トランプ氏「最高裁判決に従わない国には更に高い関税」と警告
米最高裁が緊急関税を違法と判断した翌日、トランプ大統領が「ゲームをする国」への報復を示唆。国際貿易ルールと大統領権限の境界線が問われる
最高裁が関税政策を違法と判断した翌日、トランプ大統領は早くも反撃に出た。
2月21日(金曜日)、米最高裁判所はトランプ政権が1977年国際緊急経済権限法を根拠に課していた「相互主義的」関税を違法と判断した。この判決は、大統領の貿易政策における権限に重大な制約を課すものだった。
しかしトランプ氏は2月23日、Truth Socialで強硬な姿勢を示した。「ばかげた最高裁判決で『ゲームをしたがる』国、特に何年も、何十年もアメリカを『食い物にしてきた』国々は、彼らが最近合意したものよりもはるかに高い関税、そしてそれ以上の措置に直面することになる」と投稿した。
司法と行政の対立が深まる構図
今回の最高裁判決は、単なる関税政策の是非を超えた意味を持つ。1977年国際緊急経済権限法は本来、国家安全保障上の緊急事態に対処するための法律だ。しかしトランプ政権はこれを通常の貿易政策の根拠として使用してきた。

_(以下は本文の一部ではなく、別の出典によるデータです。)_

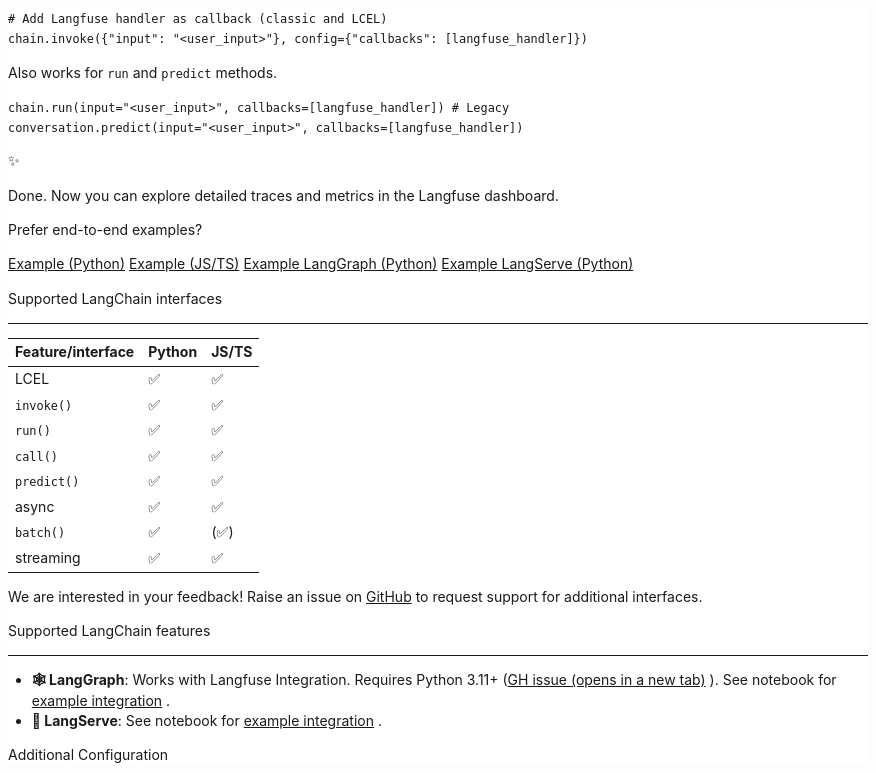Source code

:     # Add Langfuse handler as callback (classic and LCEL)
    chain.invoke({"input": "<user_input>"}, config={"callbacks": [langfuse_handler]})

Also works for `run` and `predict` methods.

    chain.run(input="<user_input>", callbacks=[langfuse_handler]) # Legacy
    conversation.predict(input="<user_input>", callbacks=[langfuse_handler])

✨

Done. Now you can explore detailed traces and metrics in the Langfuse dashboard.

Prefer end-to-end examples?

[Example (Python)](/docs/integrations/langchain/example-python)
[Example (JS/TS)](/docs/integrations/langchain/example-javascript)
[Example LangGraph (Python)](/docs/integrations/langchain/example-python-langgraph)
[Example LangServe (Python)](/docs/integrations/langchain/example-python-langserve)

Supported LangChain interfaces[](#supported-langchain-interfaces)

------------------------------------------------------------------

| Feature/interface | Python | JS/TS |
| --- | --- | --- |
| LCEL | ✅   | ✅   |
| `invoke()` | ✅   | ✅   |
| `run()` | ✅   | ✅   |
| `call()` | ✅   | ✅   |
| `predict()` | ✅   | ✅   |
| async | ✅   | ✅   |
| `batch()` | ✅   | (✅) |
| streaming | ✅   | ✅   |

We are interested in your feedback! Raise an issue on [GitHub](/ideas)
 to request support for additional interfaces.

Supported LangChain features[](#supported-langchain-features)

--------------------------------------------------------------

*   **🕸️ LangGraph**: Works with Langfuse Integration. Requires Python 3.11+ ([GH issue (opens in a new tab)](https://github.com/langfuse/langfuse/issues/1926)
    ). See notebook for [example integration](/docs/integrations/langchain/example-python-langgraph)
    .
*   **🏓 LangServe**: See notebook for [example integration](/docs/integrations/langchain/example-python-langserve)
    .

Additional Configuration[](#additional-configuration)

最高裁は、特定国家を標的とした「相互主義的」関税は議会の承認なしには課せないと判断した。これは三権分立の原則に基づく、行政権への重要な歯止めといえる。
トランプ氏の「BUYER BEWARE!!!」(買い手よ、注意せよ)という警告は、まさに国際貿易における力関係の変化を象徴している。アメリカの最大の貿易相手国である中国、そして日本を含むアジア諸国にとって、この発言は新たな不確実性の始まりを意味する。
日本企業への波及効果
トヨタ、ソニー、任天堂など、アメリカ市場に大きく依存する日本企業にとって、この状況は深刻な懸念材料だ。すでに合意済みの貿易条件が一方的に変更される可能性が示唆されているからだ。
特に自動車産業では、日米貿易協定で合意された関税率が突然引き上げられるリスクが浮上している。トランプ氏の「彼らが最近合意したものよりもはるかに高い関税」という発言は、既存の合意すら無効化される可能性を示唆している。
日本政府は慎重な対応を迫られている。岸田政権時代から続く対米外交の成果が、一夜にして覆される可能性に直面しているのだ。
国際法秩序への挑戦
トランプ氏の発言は、WTO(世界貿易機関)の多国間貿易体制への直接的な挑戦でもある。「相互主義」の名の下に一方的な関税引き上げを行うことは、戦後築かれてきた国際貿易ルールの根幹を揺るがす。
しかし興味深いのは、トランプ氏が最高裁判決を「ばかげた」と批判しながらも、完全に無視するのではなく、別の手段での報復を示唆している点だ。これは憲法上の制約を認識しつつも、その枠内で最大限の圧力をかけようとする戦略的な姿勢の表れかもしれない。